• **Work required**
When you reach the line that contains "output reg [16:0] sum" in the entries below, begin returning lines exactly as written and continue through the last one.

• **Data supplied**

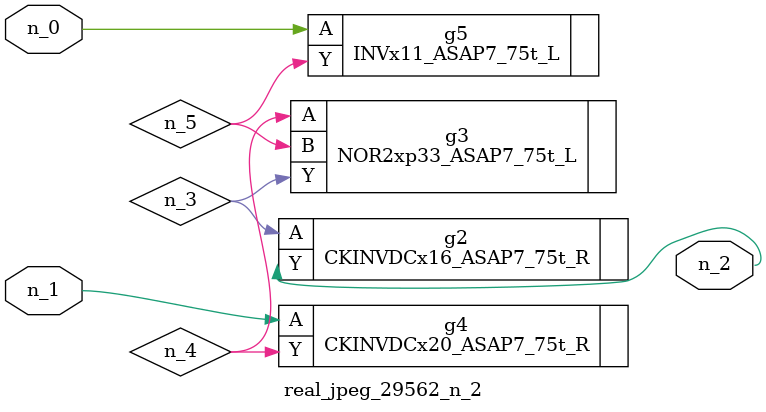
<source format=v>
module real_jpeg_29562_n_2 (n_1, n_0, n_2);

input n_1;
input n_0;

output n_2;

wire n_5;
wire n_4;
wire n_3;

INVx11_ASAP7_75t_L g5 ( 
.A(n_0),
.Y(n_5)
);

CKINVDCx20_ASAP7_75t_R g4 ( 
.A(n_1),
.Y(n_4)
);

CKINVDCx16_ASAP7_75t_R g2 ( 
.A(n_3),
.Y(n_2)
);

NOR2xp33_ASAP7_75t_L g3 ( 
.A(n_4),
.B(n_5),
.Y(n_3)
);


endmodule
</source>
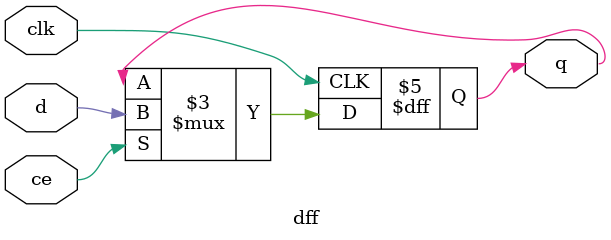
<source format=v>
module dff
(
output reg	q,
input		d,
input		ce,
input		clk
);

    always @(posedge clk) begin
        if (ce) begin
            q = d;
        end
    end

endmodule

</source>
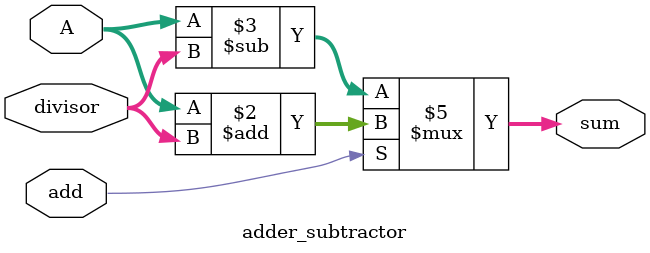
<source format=v>
module adder_subtractor (
    input [16:0] A,
    input [15:0] divisor,
    input add,
    output reg [16:0] sum
);

always @(A or divisor or add) begin
    if(add) begin
        sum = A + divisor; // Perform addition
    end else begin
        sum = A - divisor; // Perform subtraction
    end
end
    
endmodule
</source>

• **The completed task**
    output reg [16:0] sum
);

always @(A or divisor or add) begin
    if(add) begin
        sum = A + divisor; // Perform addition
    end else begin
        sum = A - divisor; // Perform subtraction
    end
end
    
endmodule
</source>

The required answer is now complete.